A separate set of weights is created specifically for estimating disability and unmet health care needs. The initial weights are the CIS non-response adjusted weights. These weights are then inflated to account for the fact that only one person in the household among those aged 16 years or older is selected for the disability and unmet health care needs questions. They are further increased to compensate for non-response to these questions. To ensure that estimates of population characteristics respect population totals, weights are adjusted to match age/sex group counts and income distribution within each province.
A set of 1,000 bootstrap weights is also produced in order to estimate sampling variance related to disability and unmet health care needs.
Results from the survey are compared with other data sources that include administrative databases and other Statistics Canada surveys.
Statistics Canada is prohibited by law from releasing any data which would divulge information obtained under the Statistics Act that relates to any identifiable person, business or organization without the prior knowledge or the consent in writing of that person, business or organization. Various confidentiality rules are applied to all data that are released or published to prevent the publication or disclosure of any information deemed confidential. If necessary, data are suppressed to prevent direct or residual disclosure of identifiable data.

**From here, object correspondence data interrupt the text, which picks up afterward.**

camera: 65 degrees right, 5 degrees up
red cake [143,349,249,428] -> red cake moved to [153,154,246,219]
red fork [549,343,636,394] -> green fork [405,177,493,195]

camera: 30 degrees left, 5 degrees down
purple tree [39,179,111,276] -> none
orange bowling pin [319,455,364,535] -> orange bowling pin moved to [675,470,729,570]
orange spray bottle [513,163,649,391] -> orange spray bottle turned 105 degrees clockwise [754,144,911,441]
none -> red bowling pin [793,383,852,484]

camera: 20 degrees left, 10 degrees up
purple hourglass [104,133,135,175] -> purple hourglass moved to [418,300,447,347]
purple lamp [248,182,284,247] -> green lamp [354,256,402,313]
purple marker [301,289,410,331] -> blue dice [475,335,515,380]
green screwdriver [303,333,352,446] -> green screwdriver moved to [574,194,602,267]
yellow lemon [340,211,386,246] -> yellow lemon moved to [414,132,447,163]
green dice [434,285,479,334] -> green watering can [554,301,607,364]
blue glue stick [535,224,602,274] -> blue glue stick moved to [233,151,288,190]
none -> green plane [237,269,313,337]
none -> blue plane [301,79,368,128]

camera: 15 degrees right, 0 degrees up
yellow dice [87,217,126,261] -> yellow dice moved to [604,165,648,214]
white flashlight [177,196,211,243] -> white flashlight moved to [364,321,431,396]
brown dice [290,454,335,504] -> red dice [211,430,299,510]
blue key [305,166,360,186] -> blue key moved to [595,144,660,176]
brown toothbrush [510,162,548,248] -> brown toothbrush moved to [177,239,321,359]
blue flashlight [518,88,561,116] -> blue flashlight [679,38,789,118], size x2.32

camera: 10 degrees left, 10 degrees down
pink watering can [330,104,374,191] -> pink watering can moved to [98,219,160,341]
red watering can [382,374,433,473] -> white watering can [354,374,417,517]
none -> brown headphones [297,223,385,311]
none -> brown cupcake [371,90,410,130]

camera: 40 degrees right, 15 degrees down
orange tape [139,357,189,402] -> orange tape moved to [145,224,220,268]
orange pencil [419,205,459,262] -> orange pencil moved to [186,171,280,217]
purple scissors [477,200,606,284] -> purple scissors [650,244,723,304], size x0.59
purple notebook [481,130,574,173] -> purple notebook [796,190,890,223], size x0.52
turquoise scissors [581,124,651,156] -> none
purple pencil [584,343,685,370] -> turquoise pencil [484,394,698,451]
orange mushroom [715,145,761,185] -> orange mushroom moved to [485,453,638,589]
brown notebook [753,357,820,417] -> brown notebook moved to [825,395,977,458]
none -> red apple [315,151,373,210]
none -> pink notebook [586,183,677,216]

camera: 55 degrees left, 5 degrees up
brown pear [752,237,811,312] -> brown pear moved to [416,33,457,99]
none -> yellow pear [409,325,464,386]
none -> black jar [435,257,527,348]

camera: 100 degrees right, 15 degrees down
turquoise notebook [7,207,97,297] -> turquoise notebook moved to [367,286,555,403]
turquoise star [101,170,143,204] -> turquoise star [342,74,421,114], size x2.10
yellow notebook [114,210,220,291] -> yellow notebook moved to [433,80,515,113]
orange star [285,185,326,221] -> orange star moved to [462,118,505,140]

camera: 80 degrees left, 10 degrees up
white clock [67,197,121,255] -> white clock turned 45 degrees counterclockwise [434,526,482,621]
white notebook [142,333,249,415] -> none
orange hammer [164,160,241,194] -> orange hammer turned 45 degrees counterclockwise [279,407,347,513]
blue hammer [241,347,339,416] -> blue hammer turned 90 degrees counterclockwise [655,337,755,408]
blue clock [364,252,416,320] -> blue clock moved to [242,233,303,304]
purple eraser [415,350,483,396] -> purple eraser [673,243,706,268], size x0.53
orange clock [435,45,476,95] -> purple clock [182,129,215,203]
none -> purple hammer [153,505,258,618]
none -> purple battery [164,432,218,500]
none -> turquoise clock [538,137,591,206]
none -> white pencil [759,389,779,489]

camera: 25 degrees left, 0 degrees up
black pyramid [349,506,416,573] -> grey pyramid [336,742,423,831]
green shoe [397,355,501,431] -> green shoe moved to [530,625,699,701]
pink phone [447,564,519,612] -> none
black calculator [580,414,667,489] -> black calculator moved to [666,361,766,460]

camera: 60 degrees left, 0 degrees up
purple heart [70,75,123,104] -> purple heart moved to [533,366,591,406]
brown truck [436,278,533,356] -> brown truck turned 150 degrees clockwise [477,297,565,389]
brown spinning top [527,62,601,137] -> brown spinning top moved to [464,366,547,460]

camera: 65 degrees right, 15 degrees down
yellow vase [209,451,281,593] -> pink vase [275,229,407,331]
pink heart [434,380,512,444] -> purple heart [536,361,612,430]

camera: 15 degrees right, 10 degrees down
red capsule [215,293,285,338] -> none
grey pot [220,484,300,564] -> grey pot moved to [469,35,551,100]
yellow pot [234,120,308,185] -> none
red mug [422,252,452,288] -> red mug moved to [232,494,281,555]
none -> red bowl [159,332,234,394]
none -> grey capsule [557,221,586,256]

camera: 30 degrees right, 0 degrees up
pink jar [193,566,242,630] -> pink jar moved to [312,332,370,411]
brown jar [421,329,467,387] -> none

Estimates based on less than 25 observations or with a coefficient of variation higher than 33.3% are suppressed. Population estimates are rounded to the nearest thousandth and income estimates are rounded to the nearest hundredth.
CIS Public Use Microdata Files (PUMFs):
CIS uses a number of techniques to ensure confidentiality:
- Data reduction involves limiting the amount of identifying information on the PUMF. Techniques include removing direct identifiers, sub-sampling, reducing the level of detail, grouping and suppressing data values for specific records.
- Data perturbation involves applying protective measures by coarsening or perturbing the data to hamper re-identification attempts. The addition of noise and data swapping are examples of perturbation techniques that are often employed.
- Quantitative variables with very large positive or negative values are usually rare or unique in the population. Such extreme values are often top-coded which involves replacing the top values while preserving the integrity of the file for the purposes of producing precise and accurate statistics.
- All income values are rounded.
Revisions and seasonal adjustment
Revisions are made to CIS data every five years or so after new population estimates become available following the most recent census. At that time, all CIS data back to the previous census are re-weighted using the new population estimates (since the new population estimates will cover the inter-censal period between the two most recent censuses), and all corresponding historical CIS estimates are revised. With the release of CIS 2020, estimates from 2012 to 2019 have been revised to reflect 2016 Census population estimates.
Since the CIS is a sample survey, all estimates are subject to both sampling and non-sampling errors.
Non-sampling errors can arise at any stage of the collection and processing of the survey data. These include coverage errors, non-response errors, response errors, interviewer errors, coding errors and other types of processing errors.
Coverage errors arise when sampling frame units do not exactly represent the target population. Units may have been omitted from the sampling frame (undercoverage), or units not in the target population may have been included (overcoverage), or units may have been included more than once (duplicates).
Undercoverage represents the most common coverage problem. Slippage is a measure of survey coverage error. It is defined as the percentage difference between control totals (postcensal population estimates) and weighted sample counts. In 2021, the CIS person-level slippage rate was 9.8%.
In 2021, the final CIS response rate was 70.8%.
Sampling errors associated with survey estimates are measured using coefficients of variation for CIS estimates.